→ Task requirements:
Give the data again exactly as it is written.
Start of The records
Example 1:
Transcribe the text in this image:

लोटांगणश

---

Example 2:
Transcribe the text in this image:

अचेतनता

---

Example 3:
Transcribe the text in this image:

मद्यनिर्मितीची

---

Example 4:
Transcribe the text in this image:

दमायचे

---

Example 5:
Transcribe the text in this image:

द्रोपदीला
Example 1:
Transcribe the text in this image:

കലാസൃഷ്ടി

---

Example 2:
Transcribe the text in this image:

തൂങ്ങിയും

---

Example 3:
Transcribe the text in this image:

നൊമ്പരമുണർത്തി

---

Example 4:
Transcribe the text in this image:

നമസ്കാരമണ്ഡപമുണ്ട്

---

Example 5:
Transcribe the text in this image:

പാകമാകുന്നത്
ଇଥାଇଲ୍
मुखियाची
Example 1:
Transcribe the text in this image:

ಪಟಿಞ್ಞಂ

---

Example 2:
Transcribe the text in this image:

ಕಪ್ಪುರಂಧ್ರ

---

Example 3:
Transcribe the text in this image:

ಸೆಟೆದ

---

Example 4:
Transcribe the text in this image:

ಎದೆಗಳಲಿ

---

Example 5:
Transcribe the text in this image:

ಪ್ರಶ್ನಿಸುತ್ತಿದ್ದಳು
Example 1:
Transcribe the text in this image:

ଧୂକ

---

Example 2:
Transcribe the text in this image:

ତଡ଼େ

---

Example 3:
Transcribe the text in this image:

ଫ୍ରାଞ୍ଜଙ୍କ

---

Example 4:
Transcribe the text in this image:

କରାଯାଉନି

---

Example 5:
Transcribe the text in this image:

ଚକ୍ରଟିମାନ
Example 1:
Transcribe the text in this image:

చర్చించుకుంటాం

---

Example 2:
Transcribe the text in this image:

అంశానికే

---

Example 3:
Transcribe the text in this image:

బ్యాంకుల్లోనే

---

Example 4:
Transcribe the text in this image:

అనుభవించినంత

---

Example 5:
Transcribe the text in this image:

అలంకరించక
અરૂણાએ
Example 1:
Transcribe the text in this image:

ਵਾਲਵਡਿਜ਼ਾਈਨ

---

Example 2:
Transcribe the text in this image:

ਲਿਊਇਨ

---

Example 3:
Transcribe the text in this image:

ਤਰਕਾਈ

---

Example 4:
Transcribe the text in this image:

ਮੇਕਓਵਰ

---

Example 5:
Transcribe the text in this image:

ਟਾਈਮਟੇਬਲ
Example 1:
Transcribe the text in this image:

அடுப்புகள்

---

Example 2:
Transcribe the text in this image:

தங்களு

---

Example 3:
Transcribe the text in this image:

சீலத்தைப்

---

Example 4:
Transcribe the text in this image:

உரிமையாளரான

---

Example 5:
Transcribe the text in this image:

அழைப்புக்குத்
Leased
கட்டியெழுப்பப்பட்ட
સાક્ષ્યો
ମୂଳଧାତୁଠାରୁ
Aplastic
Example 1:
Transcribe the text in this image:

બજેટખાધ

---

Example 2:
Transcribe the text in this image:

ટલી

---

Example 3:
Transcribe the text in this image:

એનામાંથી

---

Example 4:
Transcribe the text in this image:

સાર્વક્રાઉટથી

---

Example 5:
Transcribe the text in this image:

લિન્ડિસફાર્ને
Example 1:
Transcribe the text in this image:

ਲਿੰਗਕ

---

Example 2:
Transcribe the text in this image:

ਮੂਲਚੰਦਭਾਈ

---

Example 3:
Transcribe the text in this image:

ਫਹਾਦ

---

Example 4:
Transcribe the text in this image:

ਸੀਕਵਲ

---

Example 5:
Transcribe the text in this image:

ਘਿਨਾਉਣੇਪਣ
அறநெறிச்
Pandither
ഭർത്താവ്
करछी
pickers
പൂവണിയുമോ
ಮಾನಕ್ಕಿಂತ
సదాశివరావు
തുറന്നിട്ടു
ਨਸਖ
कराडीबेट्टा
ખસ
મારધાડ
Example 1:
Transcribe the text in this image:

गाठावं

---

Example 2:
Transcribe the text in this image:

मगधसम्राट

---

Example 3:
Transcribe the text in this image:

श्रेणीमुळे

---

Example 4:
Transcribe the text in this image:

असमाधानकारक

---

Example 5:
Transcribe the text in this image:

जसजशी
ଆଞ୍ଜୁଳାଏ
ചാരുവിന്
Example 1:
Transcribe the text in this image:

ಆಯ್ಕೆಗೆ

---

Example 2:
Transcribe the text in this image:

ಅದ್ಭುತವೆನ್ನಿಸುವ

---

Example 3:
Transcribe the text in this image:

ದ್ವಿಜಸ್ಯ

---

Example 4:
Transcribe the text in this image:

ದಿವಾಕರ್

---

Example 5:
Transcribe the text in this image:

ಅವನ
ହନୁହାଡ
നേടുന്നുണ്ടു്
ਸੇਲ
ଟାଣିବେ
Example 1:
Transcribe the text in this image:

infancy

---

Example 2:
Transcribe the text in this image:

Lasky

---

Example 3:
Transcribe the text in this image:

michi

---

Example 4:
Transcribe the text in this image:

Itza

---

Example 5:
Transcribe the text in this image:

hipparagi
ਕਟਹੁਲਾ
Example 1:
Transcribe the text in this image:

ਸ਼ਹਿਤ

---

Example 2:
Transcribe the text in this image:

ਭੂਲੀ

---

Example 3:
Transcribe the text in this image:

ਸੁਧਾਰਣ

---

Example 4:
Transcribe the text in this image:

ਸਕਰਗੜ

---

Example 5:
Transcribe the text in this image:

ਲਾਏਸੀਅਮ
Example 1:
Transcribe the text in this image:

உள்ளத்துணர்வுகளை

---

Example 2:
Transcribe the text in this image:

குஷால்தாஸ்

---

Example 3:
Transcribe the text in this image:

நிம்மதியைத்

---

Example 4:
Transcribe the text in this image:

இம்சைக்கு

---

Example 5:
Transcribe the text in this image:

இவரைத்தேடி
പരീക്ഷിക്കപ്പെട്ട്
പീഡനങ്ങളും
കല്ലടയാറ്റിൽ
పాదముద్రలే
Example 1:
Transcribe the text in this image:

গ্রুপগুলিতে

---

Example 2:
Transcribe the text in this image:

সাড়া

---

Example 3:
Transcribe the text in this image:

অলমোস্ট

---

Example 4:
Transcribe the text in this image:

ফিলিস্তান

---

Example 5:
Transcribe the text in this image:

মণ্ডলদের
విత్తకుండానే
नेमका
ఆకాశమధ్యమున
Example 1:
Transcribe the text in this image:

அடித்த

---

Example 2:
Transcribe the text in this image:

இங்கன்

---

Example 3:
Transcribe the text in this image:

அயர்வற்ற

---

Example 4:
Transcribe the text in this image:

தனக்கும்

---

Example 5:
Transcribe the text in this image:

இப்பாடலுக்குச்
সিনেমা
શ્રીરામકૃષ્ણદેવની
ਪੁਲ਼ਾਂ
End of The records
→ Result:
Example 1:
Transcribe the text in this image:

लोटांगणश

---

Example 2:
Transcribe the text in this image:

अचेतनता

---

Example 3:
Transcribe the text in this image:

मद्यनिर्मितीची

---

Example 4:
Transcribe the text in this image:

दमायचे

---

Example 5:
Transcribe the text in this image:

द्रोपदीला
Example 1:
Transcribe the text in this image:

കലാസൃഷ്ടി

---

Example 2:
Transcribe the text in this image:

തൂങ്ങിയും

---

Example 3:
Transcribe the text in this image:

നൊമ്പരമുണർത്തി

---

Example 4:
Transcribe the text in this image:

നമസ്കാരമണ്ഡപമുണ്ട്

---

Example 5:
Transcribe the text in this image:

പാകമാകുന്നത്
ଇଥାଇଲ୍
मुखियाची
Example 1:
Transcribe the text in this image:

ಪಟಿಞ್ಞಂ

---

Example 2:
Transcribe the text in this image:

ಕಪ್ಪುರಂಧ್ರ

---

Example 3:
Transcribe the text in this image:

ಸೆಟೆದ

---

Example 4:
Transcribe the text in this image:

ಎದೆಗಳಲಿ

---

Example 5:
Transcribe the text in this image:

ಪ್ರಶ್ನಿಸುತ್ತಿದ್ದಳು
Example 1:
Transcribe the text in this image:

ଧୂକ

---

Example 2:
Transcribe the text in this image:

ତଡ଼େ

---

Example 3:
Transcribe the text in this image:

ଫ୍ରାଞ୍ଜଙ୍କ

---

Example 4:
Transcribe the text in this image:

କରାଯାଉନି

---

Example 5:
Transcribe the text in this image:

ଚକ୍ରଟିମାନ
Example 1:
Transcribe the text in this image:

చర్చించుకుంటాం

---

Example 2:
Transcribe the text in this image:

అంశానికే

---

Example 3:
Transcribe the text in this image:

బ్యాంకుల్లోనే

---

Example 4:
Transcribe the text in this image:

అనుభవించినంత

---

Example 5:
Transcribe the text in this image:

అలంకరించక
અરૂણાએ
Example 1:
Transcribe the text in this image:

ਵਾਲਵਡਿਜ਼ਾਈਨ

---

Example 2:
Transcribe the text in this image:

ਲਿਊਇਨ

---

Example 3:
Transcribe the text in this image:

ਤਰਕਾਈ

---

Example 4:
Transcribe the text in this image:

ਮੇਕਓਵਰ

---

Example 5:
Transcribe the text in this image:

ਟਾਈਮਟੇਬਲ
Example 1:
Transcribe the text in this image:

அடுப்புகள்

---

Example 2:
Transcribe the text in this image:

தங்களு

---

Example 3:
Transcribe the text in this image:

சீலத்தைப்

---

Example 4:
Transcribe the text in this image:

உரிமையாளரான

---

Example 5:
Transcribe the text in this image:

அழைப்புக்குத்
Leased
கட்டியெழுப்பப்பட்ட
સાક્ષ્યો
ମୂଳଧାତୁଠାରୁ
Aplastic
Example 1:
Transcribe the text in this image:

બજેટખાધ

---

Example 2:
Transcribe the text in this image:

ટલી

---

Example 3:
Transcribe the text in this image:

એનામાંથી

---

Example 4:
Transcribe the text in this image:

સાર્વક્રાઉટથી

---

Example 5:
Transcribe the text in this image:

લિન્ડિસફાર્ને
Example 1:
Transcribe the text in this image:

ਲਿੰਗਕ

---

Example 2:
Transcribe the text in this image:

ਮੂਲਚੰਦਭਾਈ

---

Example 3:
Transcribe the text in this image:

ਫਹਾਦ

---

Example 4:
Transcribe the text in this image:

ਸੀਕਵਲ

---

Example 5:
Transcribe the text in this image:

ਘਿਨਾਉਣੇਪਣ
அறநெறிச்
Pandither
ഭർത്താവ്
करछी
pickers
പൂവണിയുമോ
ಮಾನಕ್ಕಿಂತ
సదాశివరావు
തുറന്നിട്ടു
ਨਸਖ
कराडीबेट्टा
ખસ
મારધાડ
Example 1:
Transcribe the text in this image:

गाठावं

---

Example 2:
Transcribe the text in this image:

मगधसम्राट

---

Example 3:
Transcribe the text in this image:

श्रेणीमुळे

---

Example 4:
Transcribe the text in this image:

असमाधानकारक

---

Example 5:
Transcribe the text in this image:

जसजशी
ଆଞ୍ଜୁଳାଏ
ചാരുവിന്
Example 1:
Transcribe the text in this image:

ಆಯ್ಕೆಗೆ

---

Example 2:
Transcribe the text in this image:

ಅದ್ಭುತವೆನ್ನಿಸುವ

---

Example 3:
Transcribe the text in this image:

ದ್ವಿಜಸ್ಯ

---

Example 4:
Transcribe the text in this image:

ದಿವಾಕರ್

---

Example 5:
Transcribe the text in this image:

ಅವನ
ହନୁହାଡ
നേടുന്നുണ്ടു്
ਸੇਲ
ଟାଣିବେ
Example 1:
Transcribe the text in this image:

infancy

---

Example 2:
Transcribe the text in this image:

Lasky

---

Example 3:
Transcribe the text in this image:

michi

---

Example 4:
Transcribe the text in this image:

Itza

---

Example 5:
Transcribe the text in this image:

hipparagi
ਕਟਹੁਲਾ
Example 1:
Transcribe the text in this image:

ਸ਼ਹਿਤ

---

Example 2:
Transcribe the text in this image:

ਭੂਲੀ

---

Example 3:
Transcribe the text in this image:

ਸੁਧਾਰਣ

---

Example 4:
Transcribe the text in this image:

ਸਕਰਗੜ

---

Example 5:
Transcribe the text in this image:

ਲਾਏਸੀਅਮ
Example 1:
Transcribe the text in this image:

உள்ளத்துணர்வுகளை

---

Example 2:
Transcribe the text in this image:

குஷால்தாஸ்

---

Example 3:
Transcribe the text in this image:

நிம்மதியைத்

---

Example 4:
Transcribe the text in this image:

இம்சைக்கு

---

Example 5:
Transcribe the text in this image:

இவரைத்தேடி
പരീക്ഷിക്കപ്പെട്ട്
പീഡനങ്ങളും
കല്ലടയാറ്റിൽ
పాదముద్రలే
Example 1:
Transcribe the text in this image:

গ্রুপগুলিতে

---

Example 2:
Transcribe the text in this image:

সাড়া

---

Example 3:
Transcribe the text in this image:

অলমোস্ট

---

Example 4:
Transcribe the text in this image:

ফিলিস্তান

---

Example 5:
Transcribe the text in this image:

মণ্ডলদের
విత్తకుండానే
नेमका
ఆకాశమధ్యమున
Example 1:
Transcribe the text in this image:

அடித்த

---

Example 2:
Transcribe the text in this image:

இங்கன்

---

Example 3:
Transcribe the text in this image:

அயர்வற்ற

---

Example 4:
Transcribe the text in this image:

தனக்கும்

---

Example 5:
Transcribe the text in this image:

இப்பாடலுக்குச்
সিনেমা
શ્રીરામકૃષ્ણદેવની
ਪੁਲ਼ਾਂ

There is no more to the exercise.